### What is needed
Omit the pictures, but give back every entry below exactly as written.

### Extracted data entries
Start of Block

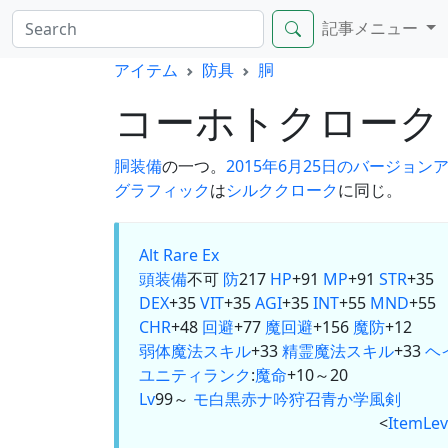
記事メニュー
アイテム
防具
胴
コーホトクロー
胴装備
の一つ。
2015年6月25日のバージョン
グラフィック
は
シルククローク
に同じ。
Alt
Rare Ex
頭装備
不可
防
217
HP
+91
MP
+91
STR
+35
DEX
+35
VIT
+35
AGI
+35
INT
+55
MND
+55
CHR
+48
回避
+77
魔回避
+156
魔防
+12
弱体魔法スキル
+33
精霊魔法スキル
+33
ヘ
ユニティランク
:
魔命
+10～20
Lv
99～
モ
白
黒
赤
ナ
吟
狩
召
青
か
学
風
剣
<
ItemLev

End of Block

### Problem solution
記事メニュー
アイテム
防具
胴
コーホトクロー
胴装備
の一つ。
2015年6月25日のバージョン
グラフィック
は
シルククローク
に同じ。
Alt
Rare Ex
頭装備
不可
防
217
HP
+91
MP
+91
STR
+35
DEX
+35
VIT
+35
AGI
+35
INT
+55
MND
+55
CHR
+48
回避
+77
魔回避
+156
魔防
+12
弱体魔法スキル
+33
精霊魔法スキル
+33
ヘ
ユニティランク
:
魔命
+10～20
Lv
99～
モ
白
黒
赤
ナ
吟
狩
召
青
か
学
風
剣
<
ItemLev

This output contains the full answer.